*** DATA FOR THIS TASK ***

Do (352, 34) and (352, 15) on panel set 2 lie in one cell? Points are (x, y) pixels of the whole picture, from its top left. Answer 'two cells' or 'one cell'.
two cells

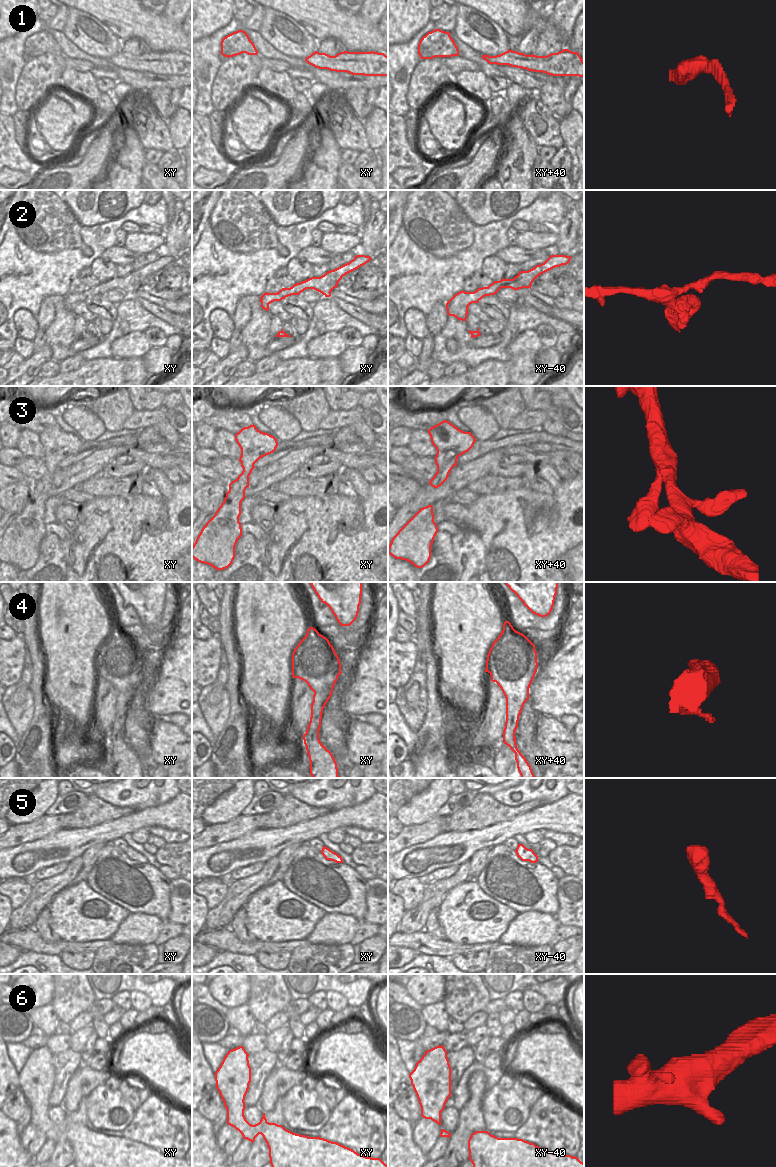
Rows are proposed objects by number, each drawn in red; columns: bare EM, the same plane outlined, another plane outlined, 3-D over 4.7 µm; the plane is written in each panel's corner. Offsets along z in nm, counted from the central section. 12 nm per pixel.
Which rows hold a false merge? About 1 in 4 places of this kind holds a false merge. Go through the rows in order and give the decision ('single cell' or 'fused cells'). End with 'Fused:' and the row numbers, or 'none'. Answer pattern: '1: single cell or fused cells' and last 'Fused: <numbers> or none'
1: single cell
2: single cell
3: single cell
4: single cell
5: single cell
6: single cell
Fused: none

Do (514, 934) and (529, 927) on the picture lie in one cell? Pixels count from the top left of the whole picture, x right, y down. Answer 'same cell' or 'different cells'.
same cell

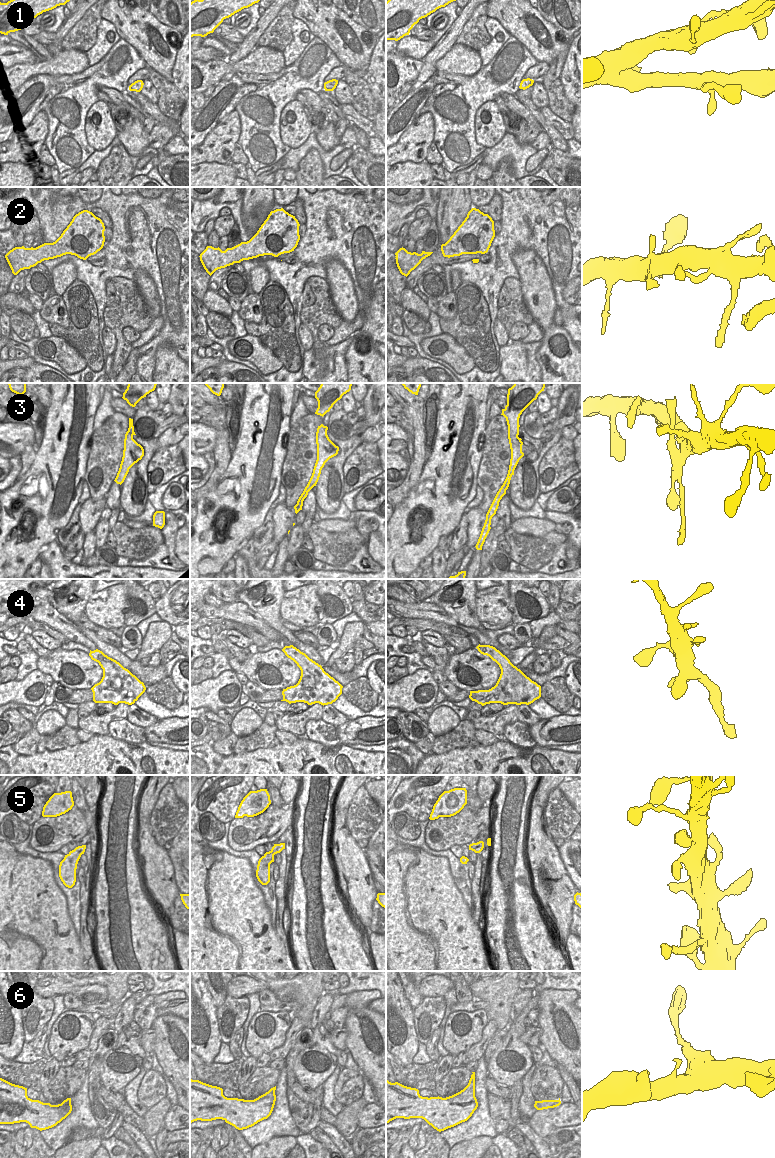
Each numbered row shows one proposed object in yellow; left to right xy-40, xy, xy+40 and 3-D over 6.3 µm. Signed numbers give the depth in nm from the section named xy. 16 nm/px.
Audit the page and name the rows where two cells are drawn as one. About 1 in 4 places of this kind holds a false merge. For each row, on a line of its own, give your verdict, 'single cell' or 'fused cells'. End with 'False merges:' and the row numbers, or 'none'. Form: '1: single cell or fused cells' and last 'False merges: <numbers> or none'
1: single cell
2: single cell
3: single cell
4: single cell
5: single cell
6: single cell
False merges: none

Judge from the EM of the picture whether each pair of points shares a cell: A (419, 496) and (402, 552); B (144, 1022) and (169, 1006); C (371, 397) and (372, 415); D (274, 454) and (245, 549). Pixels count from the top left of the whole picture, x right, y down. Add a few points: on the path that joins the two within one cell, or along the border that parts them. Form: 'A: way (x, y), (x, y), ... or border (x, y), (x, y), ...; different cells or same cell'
A: way (406, 509), (405, 538); same cell
B: way (150, 1016), (157, 1009), (163, 1008); same cell
C: way (372, 401), (372, 411); same cell
D: border (252, 536), (244, 539), (238, 547); different cells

*** End of DATA FOR THIS TASK ***

▶ [EXERCISE]
Give back each entry exactly as it appears, with no pictures.

▶ [OUTPUT FOR THIS EXERCISE]
Do (352, 34) and (352, 15) on panel set 2 lie in one cell? Points are (x, y) pixels of the whole picture, from its top left. Answer 'two cells' or 'one cell'.
two cells

Rows are proposed objects by number, each drawn in red; columns: bare EM, the same plane outlined, another plane outlined, 3-D over 4.7 µm; the plane is written in each panel's corner. Offsets along z in nm, counted from the central section. 12 nm per pixel.
Which rows hold a false merge? About 1 in 4 places of this kind holds a false merge. Go through the rows in order and give the decision ('single cell' or 'fused cells'). End with 'Fused:' and the row numbers, or 'none'. Answer pattern: '1: single cell or fused cells' and last 'Fused: <numbers> or none'
1: single cell
2: single cell
3: single cell
4: single cell
5: single cell
6: single cell
Fused: none

Do (514, 934) and (529, 927) on the picture lie in one cell? Pixels count from the top left of the whole picture, x right, y down. Answer 'same cell' or 'different cells'.
same cell

Each numbered row shows one proposed object in yellow; left to right xy-40, xy, xy+40 and 3-D over 6.3 µm. Signed numbers give the depth in nm from the section named xy. 16 nm/px.
Audit the page and name the rows where two cells are drawn as one. About 1 in 4 places of this kind holds a false merge. For each row, on a line of its own, give your verdict, 'single cell' or 'fused cells'. End with 'False merges:' and the row numbers, or 'none'. Form: '1: single cell or fused cells' and last 'False merges: <numbers> or none'
1: single cell
2: single cell
3: single cell
4: single cell
5: single cell
6: single cell
False merges: none

Judge from the EM of the picture whether each pair of points shares a cell: A (419, 496) and (402, 552); B (144, 1022) and (169, 1006); C (371, 397) and (372, 415); D (274, 454) and (245, 549). Pixels count from the top left of the whole picture, x right, y down. Add a few points: on the path that joins the two within one cell, or along the border that parts them. Form: 'A: way (x, y), (x, y), ... or border (x, y), (x, y), ...; different cells or same cell'
A: way (406, 509), (405, 538); same cell
B: way (150, 1016), (157, 1009), (163, 1008); same cell
C: way (372, 401), (372, 411); same cell
D: border (252, 536), (244, 539), (238, 547); different cells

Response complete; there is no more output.